### Задание a
Оформите нумерованным списком записи от самого начала до строки с «filmic rgb: black» включительно, без пустых строк.

- - -

Почти свобода[357]
Почти свобода[357]
В свое время Георгий Иванов горько оплакивал старого русского интеллигента, которого считал лучшим в мире читателем. С его исчезновением русская литература потеряла верного друга.
А чего хотел новый читатель эмигрант, чего он ждал от русской литературы — толком не знал никто. Сказать, что ничего, как многие говорили, было также неверно, как сказать, что если в эмигрантской литературе чего-то не хватает, что было ему необходимо, то виновата цензура (она была — негласная и двуликая, лево-правая). На это редакторы, скажем, «Современных записок» могли возразить (и возражали), что не раз печатали на страницах своего журнала произведения русских писателей, политически журналу совершенно чуждых. Большего требовать нельзя. Что же до стороны чисто литературной, то эмигрантские цензоры-редакторы нисколько не скрывали, что искусство не их специальность. Зато они и были осторожны — из старых брали тех, кто с именем, из молодых, кто имел хотя бы небольшой литературный стаж или за кого ручались «мэтры».
Я это говорю к тому, чтобы не получилось ложного представления, будто у наших здешних писателей столы ломились от гениальных произведений, а цензоры печатали только Гурвича[358] и Минцлова[359]. Русская зарубежная литература была вовсе не так угнетена, как это могло показаться после нашумевшей речи З. Гиппиус «У кого мы в рабстве?..»[360]. Почти все могло быть напечатано в крайнем случае в порядке дискуссионном.

- - -

### Задание b
Перепишите дословно отрывок статьи от слов «Я это говорю» до слов «в порядке дискуссионном.» включительно.

### Исходные данные
- - -

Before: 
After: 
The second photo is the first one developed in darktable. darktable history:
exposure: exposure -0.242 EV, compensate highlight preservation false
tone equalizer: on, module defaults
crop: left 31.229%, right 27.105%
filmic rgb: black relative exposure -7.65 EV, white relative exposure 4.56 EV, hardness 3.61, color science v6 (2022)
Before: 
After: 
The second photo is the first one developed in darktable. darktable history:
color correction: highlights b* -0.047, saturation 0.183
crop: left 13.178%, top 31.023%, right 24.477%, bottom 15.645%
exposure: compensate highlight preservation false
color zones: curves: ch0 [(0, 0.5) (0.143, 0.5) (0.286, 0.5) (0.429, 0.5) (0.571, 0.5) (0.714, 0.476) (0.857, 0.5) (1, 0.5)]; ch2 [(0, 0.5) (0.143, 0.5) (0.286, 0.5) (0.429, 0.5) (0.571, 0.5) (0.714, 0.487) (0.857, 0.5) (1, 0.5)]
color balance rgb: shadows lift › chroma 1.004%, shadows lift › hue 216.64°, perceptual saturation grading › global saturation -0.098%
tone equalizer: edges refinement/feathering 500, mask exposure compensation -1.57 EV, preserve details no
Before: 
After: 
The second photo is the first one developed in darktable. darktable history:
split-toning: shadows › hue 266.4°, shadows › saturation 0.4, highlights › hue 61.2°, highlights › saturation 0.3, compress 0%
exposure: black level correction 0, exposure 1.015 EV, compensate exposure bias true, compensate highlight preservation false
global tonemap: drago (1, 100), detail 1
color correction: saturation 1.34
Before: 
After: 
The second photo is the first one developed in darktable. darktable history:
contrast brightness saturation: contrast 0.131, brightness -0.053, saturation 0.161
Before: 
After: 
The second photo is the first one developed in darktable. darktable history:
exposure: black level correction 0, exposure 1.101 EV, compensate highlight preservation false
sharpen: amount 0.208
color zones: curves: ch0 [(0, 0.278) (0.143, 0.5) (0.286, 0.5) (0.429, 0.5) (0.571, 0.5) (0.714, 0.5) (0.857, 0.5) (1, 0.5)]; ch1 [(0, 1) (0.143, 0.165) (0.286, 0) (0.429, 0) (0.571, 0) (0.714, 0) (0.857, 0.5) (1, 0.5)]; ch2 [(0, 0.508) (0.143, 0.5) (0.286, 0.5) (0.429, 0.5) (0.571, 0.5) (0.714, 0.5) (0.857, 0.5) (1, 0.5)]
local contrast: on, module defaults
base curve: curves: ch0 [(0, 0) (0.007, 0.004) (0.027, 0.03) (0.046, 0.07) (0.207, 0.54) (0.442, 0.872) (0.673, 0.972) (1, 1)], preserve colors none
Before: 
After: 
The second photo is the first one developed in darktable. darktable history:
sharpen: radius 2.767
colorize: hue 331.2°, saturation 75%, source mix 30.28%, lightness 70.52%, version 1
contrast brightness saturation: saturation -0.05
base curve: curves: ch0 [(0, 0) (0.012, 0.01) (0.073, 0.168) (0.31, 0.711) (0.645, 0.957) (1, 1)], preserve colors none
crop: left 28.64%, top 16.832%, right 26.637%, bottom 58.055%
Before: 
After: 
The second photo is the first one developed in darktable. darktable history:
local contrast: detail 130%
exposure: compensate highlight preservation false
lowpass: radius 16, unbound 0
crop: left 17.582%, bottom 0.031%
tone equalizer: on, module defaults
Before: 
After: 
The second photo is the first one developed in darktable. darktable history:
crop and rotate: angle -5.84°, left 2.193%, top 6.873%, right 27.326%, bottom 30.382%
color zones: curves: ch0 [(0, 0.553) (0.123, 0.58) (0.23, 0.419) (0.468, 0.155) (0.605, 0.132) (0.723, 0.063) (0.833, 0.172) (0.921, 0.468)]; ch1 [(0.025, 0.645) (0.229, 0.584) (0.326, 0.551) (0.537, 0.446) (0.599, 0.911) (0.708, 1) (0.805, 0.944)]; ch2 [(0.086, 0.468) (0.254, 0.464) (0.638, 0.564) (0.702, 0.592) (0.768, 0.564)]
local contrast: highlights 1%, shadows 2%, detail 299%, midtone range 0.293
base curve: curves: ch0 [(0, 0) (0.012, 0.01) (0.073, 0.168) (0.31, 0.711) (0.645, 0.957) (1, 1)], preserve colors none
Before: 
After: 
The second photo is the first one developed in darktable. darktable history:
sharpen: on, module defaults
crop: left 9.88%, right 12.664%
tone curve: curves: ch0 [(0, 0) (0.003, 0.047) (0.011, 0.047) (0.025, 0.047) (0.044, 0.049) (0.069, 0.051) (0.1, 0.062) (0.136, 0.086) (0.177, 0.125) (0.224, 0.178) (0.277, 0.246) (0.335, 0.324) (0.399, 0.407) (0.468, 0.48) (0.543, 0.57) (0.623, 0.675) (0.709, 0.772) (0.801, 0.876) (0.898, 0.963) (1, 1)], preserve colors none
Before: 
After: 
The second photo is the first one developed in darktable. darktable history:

- - -

### Результат a
1. Before: 
2. After: 
3. The second photo is the first one developed in darktable. darktable history:
4. exposure: exposure -0.242 EV, compensate highlight preservation false
5. tone equalizer: on, module defaults
6. crop: left 31.229%, right 27.105%
7. filmic rgb: black relative exposure -7.65 EV, white relative exposure 4.56 EV, hardness 3.61, color science v6 (2022)

### Результат b
Я это говорю к тому, чтобы не получилось ложного представления, будто у наших здешних писателей столы ломились от гениальных произведений, а цензоры печатали только Гурвича[358] и Минцлова[359]. Русская зарубежная литература была вовсе не так угнетена, как это могло показаться после нашумевшей речи З. Гиппиус «У кого мы в рабстве?..»[360]. Почти все могло быть напечатано в крайнем случае в порядке дискуссионном.